1. What specific characteristic is it that separates a Public Intellectual (note 1) from you (assuming that you are not a self-annointed Public Intellectual).
2. What specifically is it that Public Intellectuals know that you don't know?
3. What knowledge is it that gives Public Intellectuals deeper moral insights than you have?
4. Is this knowledge which Public Intellectuals possess empirical? Is it replicable? Falsifiable? Can anyone verify its validity, or can only certain Intellectuals do so? If only certain Intellectuals can verify the validity of their special Intellectual knowledge, what special powers are involved? Can you obtain those powers?
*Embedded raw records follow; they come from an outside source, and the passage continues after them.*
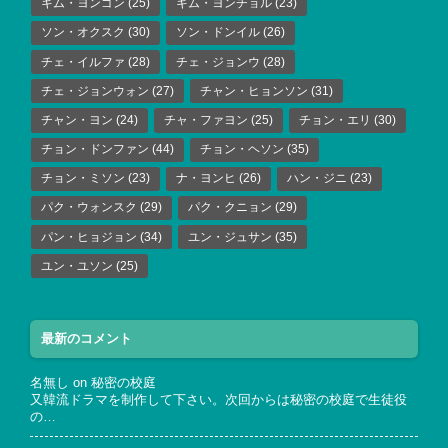
キム・ヨンゴン
(25)
キム・ヨンチョル
(23)
ソン・オクスク
(30)
ソン・ドンイル
(26)
チェ・イルファ
(28)
チェ・ジョンウ
(28)
チェ・ジョンウォン
(27)
チャン・ヒョンソン
(31)
チャン・ヨン
(24)
チャ・ファヨン
(25)
チョン・エリ
(30)
チョン・ドンファン
(44)
チョン・ヘソン
(35)
チョン・ミソン
(23)
ナ・ヨンヒ
(26)
ハン・ジニ
(23)
パク・ウォンスク
(29)
パク・クニョン
(29)
パン・ヒョジョン
(34)
ユン・ジュサン
(35)
ユン・ユソン
(25)
最新のコメント
名無し
on
秘密の校庭
又韓流ドラマを制作して下さい。次回からは秘密の校庭で生徒役
の…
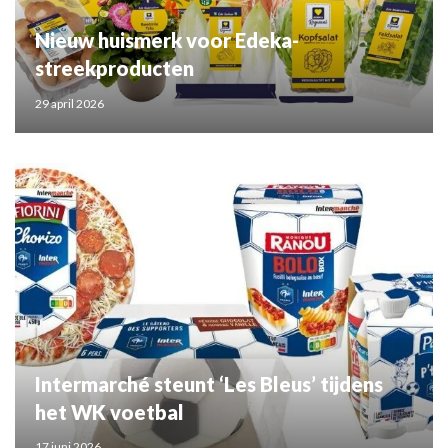
Nieuw huismerk voor Edeka-
streekproducten
29 april 2026
Intermarché steunt ‘Les Bleus’ tijdens
het WK voetbal
17 juni 2026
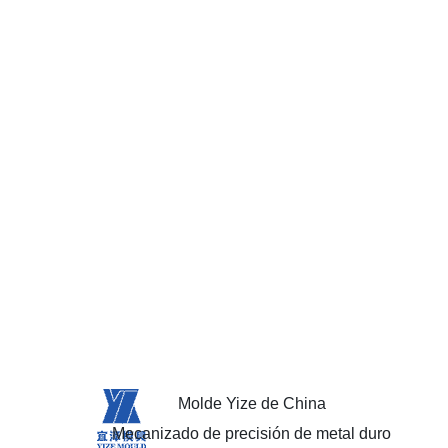
Molde Yize de China
Mecanizado de precisión de metal duro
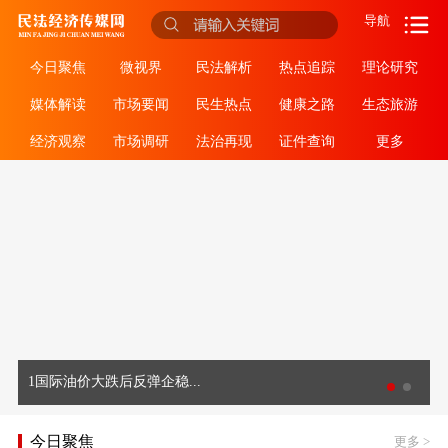
导航
今日聚焦
微视界
民法解析
热点追踪
理论研究
媒体解读
市场要闻
民生热点
健康之路
生态旅游
经济观察
市场调研
法治再现
证件查询
更多
1国际油价大跌后反弹企稳...
今日聚焦
更多
>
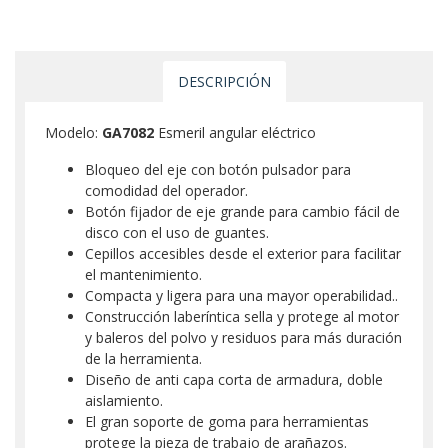
DESCRIPCIÓN
Modelo:
GA7082
Esmeril angular eléctrico
Bloqueo del eje con botón pulsador para
comodidad del operador.
Botón fijador de eje grande para cambio fácil de
disco con el uso de guantes.
Cepillos accesibles desde el exterior para facilitar
el mantenimiento.
Compacta y ligera para una mayor operabilidad..
Construcción laberíntica sella y protege al motor
y baleros del polvo y residuos para más duración
de la herramienta.
Diseño de anti capa corta de armadura, doble
aislamiento.
El gran soporte de goma para herramientas
protege la pieza de trabajo de arañazos.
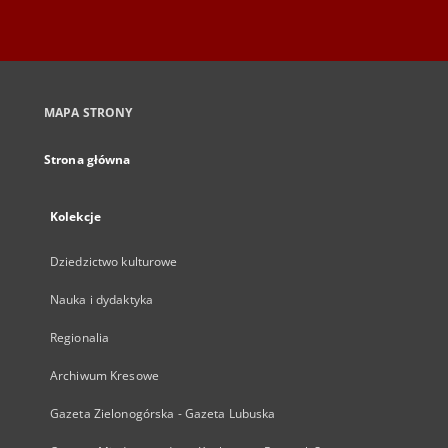
MAPA STRONY
Strona główna
Kolekcje
Dziedzictwo kulturowe
Nauka i dydaktyka
Regionalia
Archiwum Kresowe
Gazeta Zielonogórska - Gazeta Lubuska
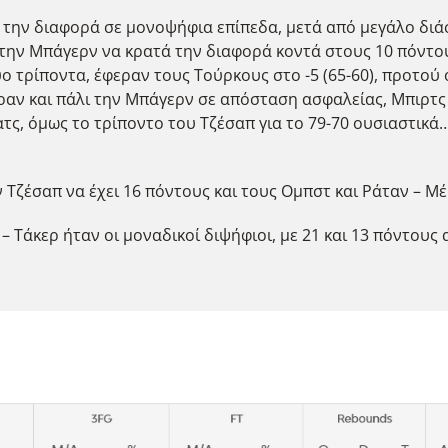
 την διαφορά σε μονοψήφια επίπεδα, μετά από μεγάλο διάστ
 την Μπάγερν να κρατά την διαφορά κοντά στους 10 πόντους 
ο τρίποντα, έφεραν τους Τούρκους στο -5 (65-60), προτού 
φεραν και πάλι την Μπάγερν σε απόσταση ασφαλείας, Μπιρτς
ς, όμως το τρίποντο του Τζέσαπ για το 79-70 ουσιαστικά…
ν Τζέσαπ να έχει 16 πόντους και τους Ομπστ και Ράταν – Μέ
 Τάκερ ήταν οι μοναδικοί διψήφιοι, με 21 και 13 πόντους 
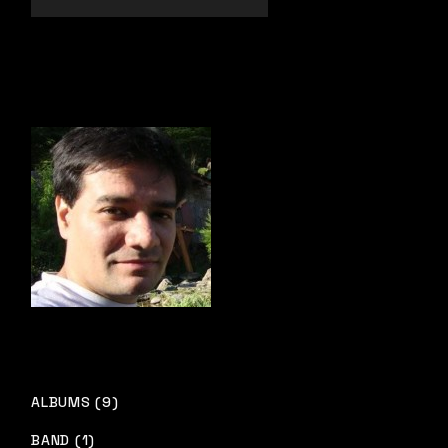
ALBUMS (9)
BAND (1)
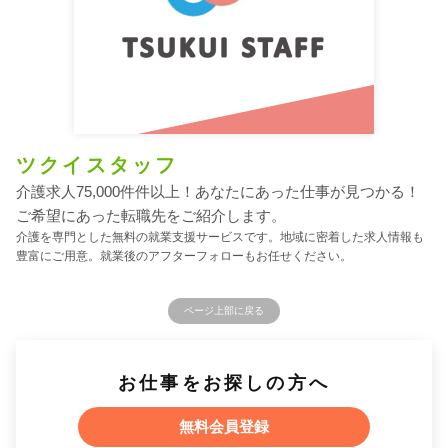
ツクイスタッフ
介護求人75,000件件以上！あなたにあった仕事が見つかる！
ご希望にあった転職先をご紹介します。
介護を専門とした無料の就業支援サービスです。地域に密着した求人情報も
豊富にご用意。就業後のアフターフォローもお任せください。
ページ上部に戻る
お仕事をお探しの方へ
無料会員登録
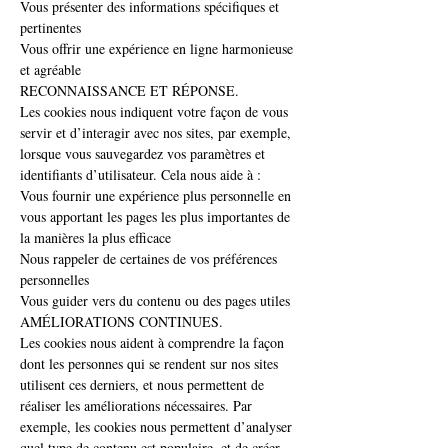
Vous présenter des informations spécifiques et
pertinentes
Vous offrir une expérience en ligne harmonieuse
et agréable
RECONNAISSANCE ET RÉPONSE.
Les cookies nous indiquent votre façon de vous
servir et d’interagir avec nos sites, par exemple,
lorsque vous sauvegardez vos paramètres et
identifiants d’utilisateur. Cela nous aide à :
Vous fournir une expérience plus personnelle en
vous apportant les pages les plus importantes de
la manières la plus efficace
Nous rappeler de certaines de vos préférences
personnelles
Vous guider vers du contenu ou des pages utiles
AMÉLIORATIONS CONTINUES.
Les cookies nous aident à comprendre la façon
dont les personnes qui se rendent sur nos sites
utilisent ces derniers, et nous permettent de
réaliser les améliorations nécessaires. Par
exemple, les cookies nous permettent d’analyser
quel type de contenu est populaire, et de créer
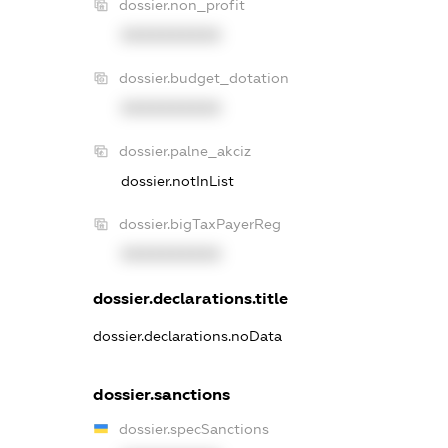
dossier.non_profit
XXXXXXXXXX
dossier.budget_dotation
XXXXXXXXXX
dossier.palne_akciz
dossier.notInList
dossier.bigTaxPayerReg
XXXXXXXXXX
dossier.declarations.title
dossier.declarations.noData
dossier.sanctions
dossier.specSanctions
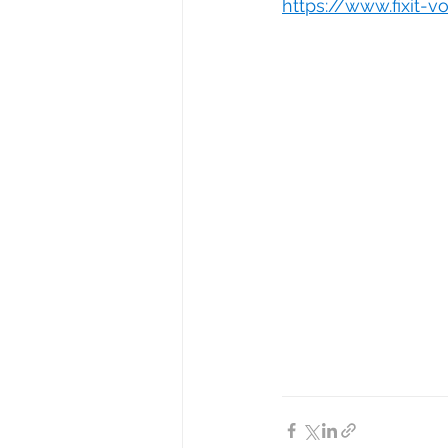
https://www.fixit-v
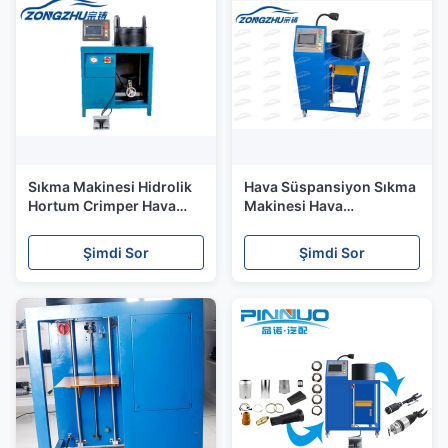
Sıkma Makinesi Hidrolik
Hava Süspansiyon Sıkma
Hortum Crimper Hava
Makinesi Hava
Süspansiyonu 450V
süspansiyon şok yeniden
220V 380V
tamir onarmak için
Şimdi Sor
Şimdi Sor
kullanın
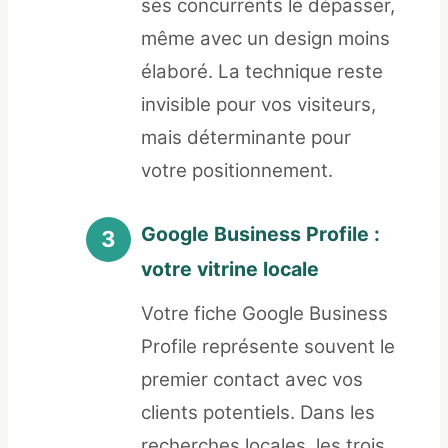
ses concurrents le dépasser,
même avec un design moins
élaboré. La technique reste
invisible pour vos visiteurs,
mais déterminante pour
votre positionnement.
Google Business Profile :
votre vitrine locale
Votre fiche Google Business
Profile représente souvent le
premier contact avec vos
clients potentiels. Dans les
recherches locales, les trois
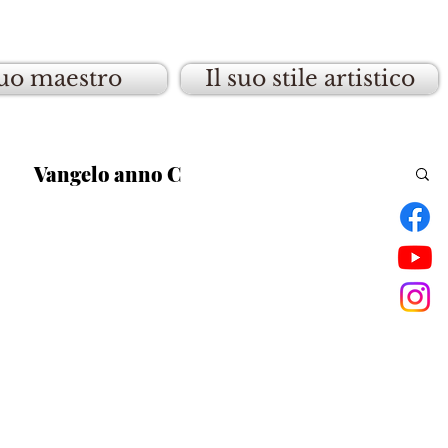
suo maestro
Il suo stile artistico
Vangelo anno C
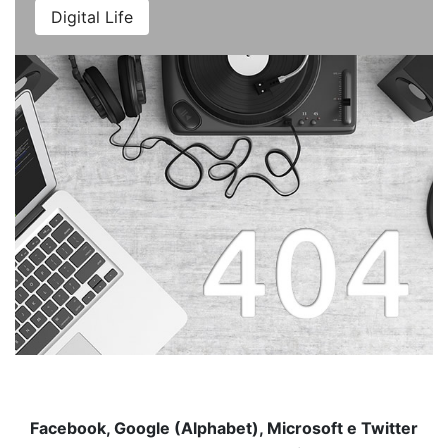
Digital Life
Facebook, Google (Alphabet), Microsoft e Twitter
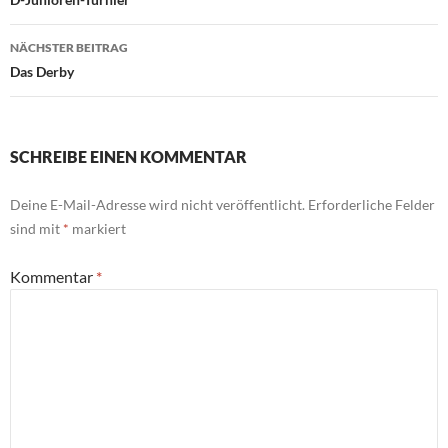
NÄCHSTER BEITRAG
Das Derby
SCHREIBE EINEN KOMMENTAR
Deine E-Mail-Adresse wird nicht veröffentlicht.
Erforderliche Felder
sind mit
*
markiert
Kommentar
*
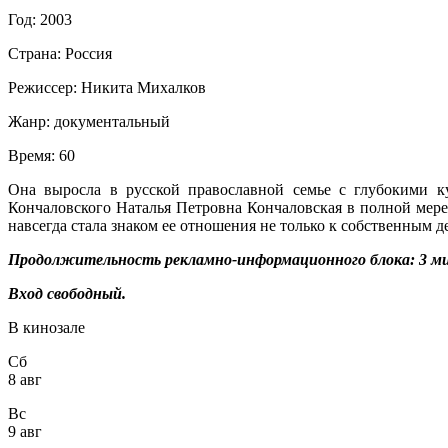
Год:
2003
Страна:
Россия
Режиссер:
Никита Михалков
Жанр:
документальный
Время:
60
Она выросла в русской православной семье с глубокими к
Кончаловского Наталья Петровна Кончаловская в полной мере
навсегда стала знаком ее отношения не только к собственным 
Продолжительность рекламно-информационного блока: 3 ми
Вход свободный.
В кинозале
Сб
8 авг
Вс
9 авг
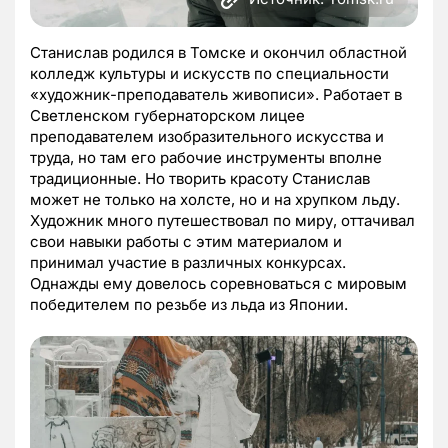
Станислав родился в Томске и окончил областной
колледж культуры и искусств по специальности
«художник-преподаватель живописи». Работает в
Светленском губернаторском лицее
преподавателем изобразительного искусства и
труда, но там его рабочие инструменты вполне
традиционные. Но творить красоту Станислав
может не только на холсте, но и на хрупком льду.
Художник много путешествовал по миру, оттачивал
свои навыки работы с этим материалом и
принимал участие в различных конкурсах.
Однажды ему довелось соревноваться с мировым
победителем по резьбе из льда из Японии.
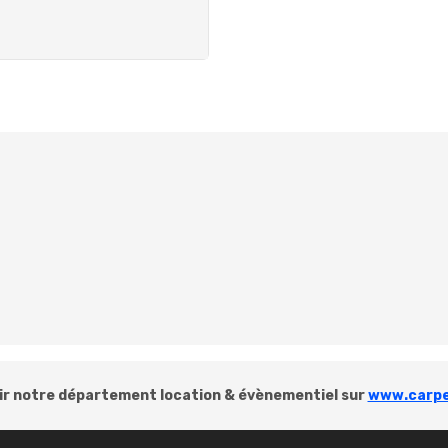
r notre département location & évènementiel sur
www.carpe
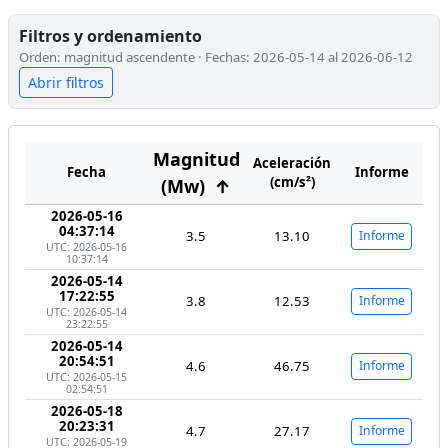
Filtros y ordenamiento
Orden: magnitud ascendente · Fechas: 2026-05-14 al 2026-06-12
Abrir filtros
Magnitud
Aceleración
Fecha
Informe
(cm/s²)
(Mw)
↑
2026-05-16
04:37:14
3.5
13.10
Informe
UTC: 2026-05-16
10:37:14
2026-05-14
17:22:55
3.8
12.53
Informe
UTC: 2026-05-14
23:22:55
2026-05-14
20:54:51
4.6
46.75
Informe
UTC: 2026-05-15
02:54:51
2026-05-18
20:23:31
4.7
27.17
Informe
UTC: 2026-05-19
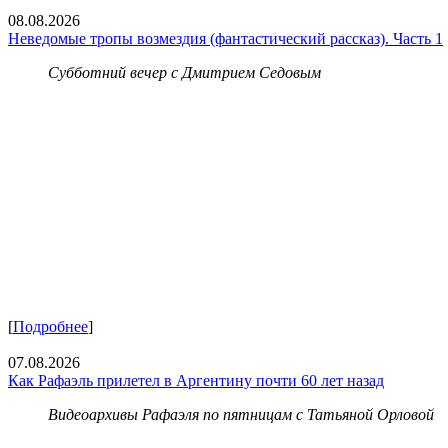
08.08.2026
Неведомые тропы возмездия (фантастический рассказ). Часть 1
Субботний вечер с Дмитрием Седовым
[
Подробнее
]
07.08.2026
Как Рафаэль прилетел в Аргентину почти 60 лет назад
Видеоархивы Рафаэля по пятницам с Татьяной Орловой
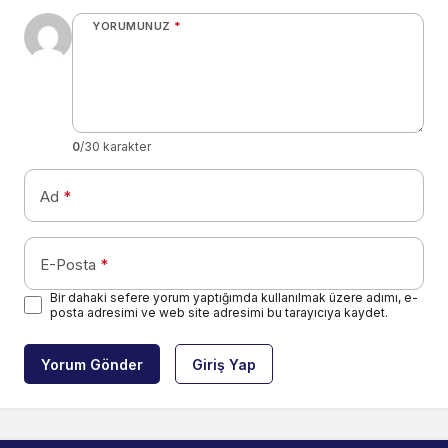
YORUMUNUZ
*
0
/30 karakter
Ad
*
E-Posta
*
Bir dahaki sefere yorum yaptığımda kullanılmak üzere adımı, e-
posta adresimi ve web site adresimi bu tarayıcıya kaydet.
Yorum Gönder
Giriş Yap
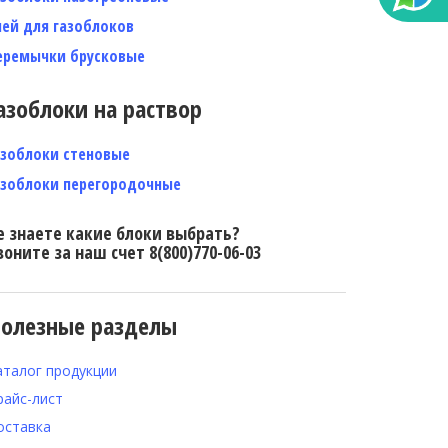
лей для газоблоков
еремычки брусковые
азоблоки на раствор
азоблоки стеновые
азоблоки перегородочные
е знаете какие блоки выбрать?
воните за наш счет 8(800)770-06-03
олезные разделы
аталог продукции
райс-лист
оставка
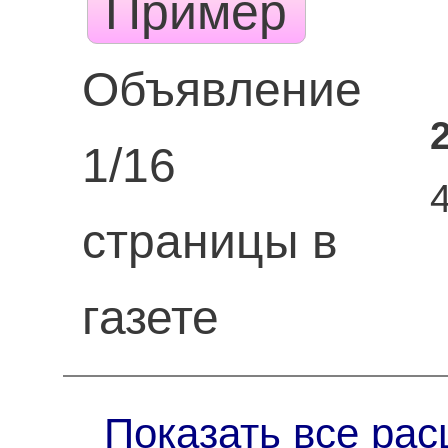
Пример
Объявление
1/16
страницы в
газете
Показать все рас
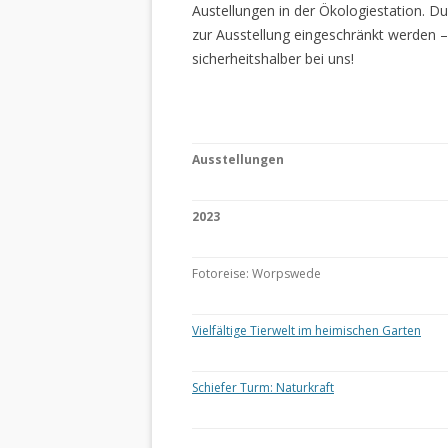
Austellungen in der Ökologiestation. 
zur Ausstellung eingeschränkt werden –
sicherheitshalber bei uns!
Ausstellungen
2023
Fotoreise: Worpswede
Vielfältige Tierwelt im heimischen Garten
Schiefer Turm: Naturkraft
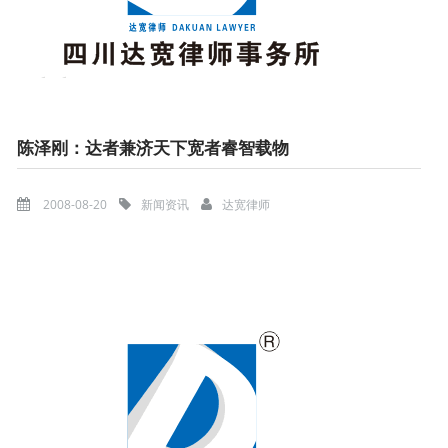
陈泽刚：达者兼济天下宽者睿智载物
2008-08-20
新闻资讯
达宽律师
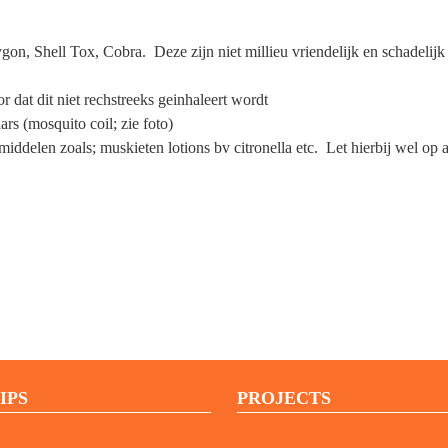
ygon, Shell Tox, Cobra. Deze zijn niet millieu vriendelijk en schadelij
 dat dit niet rechstreeks geinhaleert wordt
rs (mosquito coil; zie foto)
delen zoals; muskieten lotions bv citronella etc. Let hierbij wel op al
IPS
PROJECTS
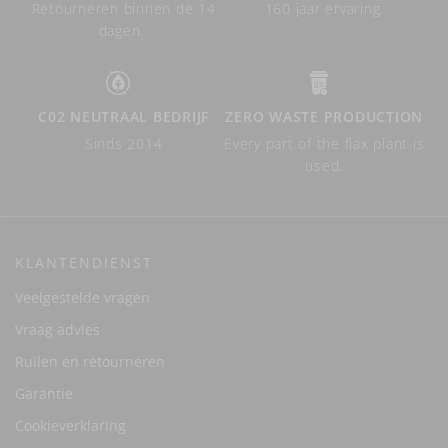
Retourneren binnen de 14
160 jaar ervaring.
dagen.
C02 NEUTRAAL BEDRIJF
ZERO WASTE PRODUCTION
Sinds 2014
Every part of the flax plant is
used.
KLANTENDIENST
Veelgestelde vragen
Vraag advies
Ruilen en retourneren
Garantie
Cookieverklaring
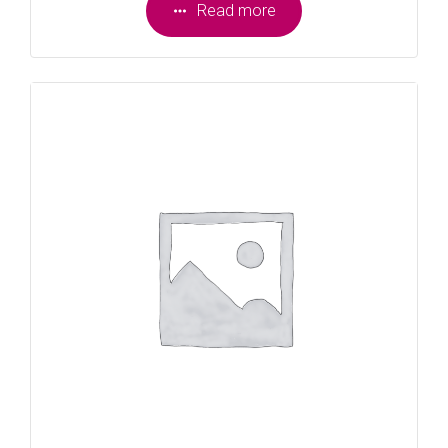
Read more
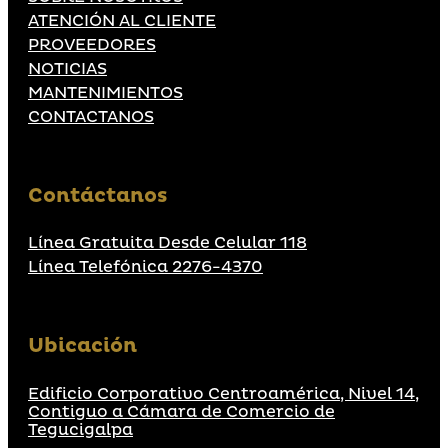
ATENCIÓN AL CLIENTE
PROVEEDORES
NOTICIAS
MANTENIMIENTOS
CONTACTANOS
Contáctanos
Línea Gratuita Desde Celular 118
Línea Telefónica 2276-4370
Ubicación
Edificio Corporativo Centroamérica, Nivel 14,
Contiguo a Cámara de Comercio de
Tegucigalpa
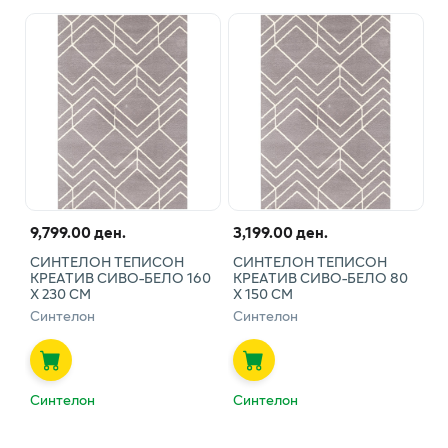
9,799.00 ден.
3,199.00 ден.
СИНТЕЛОН ТЕПИСОН
СИНТЕЛОН ТЕПИСОН
КРЕАТИВ СИВО-БЕЛО 160
КРЕАТИВ СИВО-БЕЛО 80
Х 230 СМ
Х 150 СМ
Синтелон
Синтелон
Синтелон
Синтелон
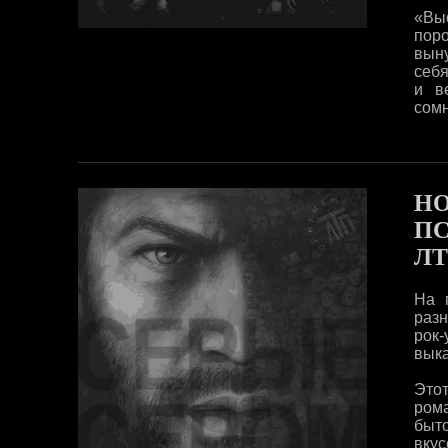
«Вы
поро
вын
себ
и в
сомн
Н
ПС
Л
На 
разн
рок
выка
Это
ром
быт
вкус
5. If not empirical, is thisPublic Intellectual knowledge intuited, or perhaps revealed? Or was it always (universally) True, absolutely?
6. If the special knowledge which Public Intellectuals possess is not empirical, not intuited, not revealed, and not universally True, then how did the Public Intellectual acquire that knowledge?
7 If the special knowledge Intellectuals possess was conjured by Intellectuals without the use of absolutes such as first principles, then how does that knowledge differ from imagination or self-delusion?
8. Do years of sequestration in schoolrooms translate linearly to wisdom, unattainable by those with fewer years of sequestration?
Note 1: Here we are discussing Public Intellectuals who are self-proclaimed in the fashion of Pigliucci, Ruse, Dawkins, Chomsky, Singer, etc.
1 comment:
This question has puzzled me ever since I first started to really think.
Modern philosophy has all but retired it's noble crown, metaphysics, years ago- it has argued itself out of relevance.
Most people today associate philosophy with skepticism, that is, with doubting. I'd say that when the person on the street hears the word "philosophy", what comes to mind is "useless speculation" and/or "mental gymnastics"- certainly not wisdom. Perhaps they are right.
Doubting is not thinking. Doubting is destroying. It is no coincidence that post-modernism is obsessed with dis-integration, dis-connection, and de-construction. Why? Simply put: An unrelenting emphasis on the quantitative view of reality which limits and distorts the true nature of the Real and our perception of it. Without First Principles , philosophy can be nothing but sophistry.